■ **Document excerpt**

========

Top Five Ideas, Spring 2024

Top Five Ideas from Every Class

May 2024

At junior year’s end, that cliff face of wondering and flight, I record again the top insight.

6.7800 Inference and Information

Exponential families are power. They come in the form P = { p_y(y; x) = exp(\lambda(x)t(y) - \alpha(x) + \beta(y) }. Lambda is the natural parameter, t is the natural statistic, alpha is the log partition function, and beta is the log base distribution. When your model family is exponential, life is good. You get a finite-dimensional sufficient statistic t. When \lambda(x) = x, the family is called canonical. Then \E[t(y)] = \dot{\alpha(x)}, where \dot{...} denotes a derivative; the Fisher information is J_y(x) = \ddot{\alpha(x)}, where \ddot denotes a second derivative; \alpha(x) is strictly convex; and the family has a conjugate prior family with natural statistic [\lambda(x) ; \alpha(x)]. Exponential families with parameters in \R^d just take a natural statistic t : \mathcal{Y} \to \R^d and use a dot product for \lambda(x)t(y).

========

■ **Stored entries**
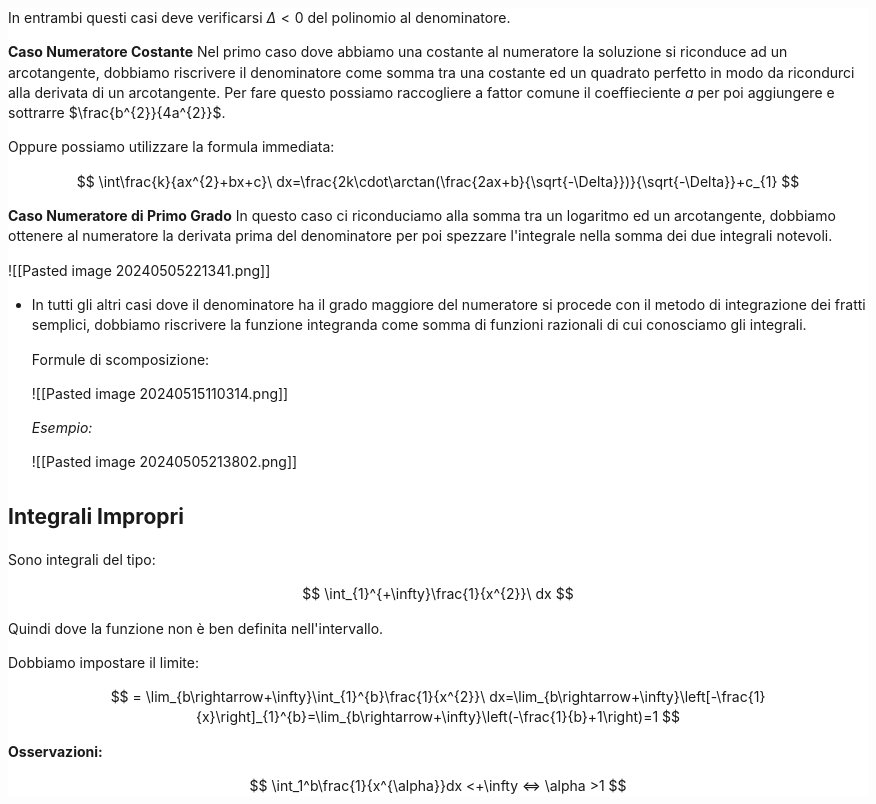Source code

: In entrambi questi casi deve verificarsi $\Delta < 0$ del polinomio al denominatore.

**Caso Numeratore Costante**
Nel primo caso dove abbiamo una costante al numeratore la soluzione si riconduce ad un arcotangente, dobbiamo riscrivere il denominatore come somma tra una costante ed un quadrato perfetto in modo da ricondurci alla derivata di un arcotangente.
Per fare questo possiamo raccogliere a fattor comune il coeffieciente $a$ per poi aggiungere e sottrarre $\frac{b^{2}}{4a^{2}}$.

Oppure possiamo utilizzare la formula immediata:

$$
\int\frac{k}{ax^{2}+bx+c}\ dx=\frac{2k\cdot\arctan(\frac{2ax+b}{\sqrt{-\Delta}})}{\sqrt{-\Delta}}+c_{1}
$$

**Caso Numeratore di Primo Grado**
In questo caso ci riconduciamo alla somma tra un logaritmo ed un arcotangente, dobbiamo ottenere al numeratore la derivata prima del denominatore per poi spezzare l'integrale nella somma dei due integrali notevoli.

![[Pasted image 20240505221341.png]]

- In tutti gli altri casi dove il denominatore ha il grado maggiore del numeratore si procede con il metodo di integrazione dei fratti semplici, dobbiamo riscrivere la funzione integranda come somma di funzioni razionali di cui conosciamo gli integrali.
  
  Formule di scomposizione:
  
  ![[Pasted image 20240515110314.png]]
  
  _Esempio:_
  
  ![[Pasted image 20240505213802.png]]

## Integrali Impropri

Sono integrali del tipo:

$$
\int_{1}^{+\infty}\frac{1}{x^{2}}\ dx
$$

Quindi dove la funzione non è ben definita nell'intervallo.

Dobbiamo impostare il limite:

$$
= \lim_{b\rightarrow+\infty}\int_{1}^{b}\frac{1}{x^{2}}\ dx=\lim_{b\rightarrow+\infty}\left[-\frac{1}{x}\right]_{1}^{b}=\lim_{b\rightarrow+\infty}\left(-\frac{1}{b}+1\right)=1
$$

**Osservazioni:**


$$
\int_1^b\frac{1}{x^{\alpha}}dx <+\infty <=> \alpha >1
$$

========

■ **Explore the material**
A - Answer these from the Top Five Ideas post, one line each:
(i) What course number does the post give for Inference and Information?
(ii) What name does the post give to alpha?
(iii) Under what condition is the family called canonical?
B - From the Top Five Ideas post, list each symbol in the exponential family form along with the name the post gives it.
C - Pick up the Top Five Ideas post right after its final sentence and extend it by one paragraph.

■ **Task-by-task results**
A -
(i) 6.7800
(ii) The log partition function
(iii) When \lambda(x) = x

B -
- Lambda: the natural parameter
- t: the natural statistic
- alpha: the log partition function
- beta: the log base distribution

C -
Exponential families are geodesics in the probability simplex. The geometric mean p_0^{1-x} p_1^x / Z(x) connects p_0 to p_1. A linear family is \mathcal{L} = { p_y(y; x) : \E[t_k(y)] = t_k, k = 0, ..., K-1 }. An exponential family with natural statistic t matching a linear family is orthogonal to that linear family. Setting the log base function roots the exponential family to pass through a specific distribution q. An analog of Pythagoras's theorem holds: for all p \in \mathcal{L}, D(p||q) = D(p||p^*) + D(p^*||q) for p^* the I-projection of q on to \mathcal{L}, p^* = \argmin_{p' \in \mathcal{P}} D(p'||q). Gaussian, Poisson, Beta, Bernoulli, Geometric, and Categorical are all exponential families.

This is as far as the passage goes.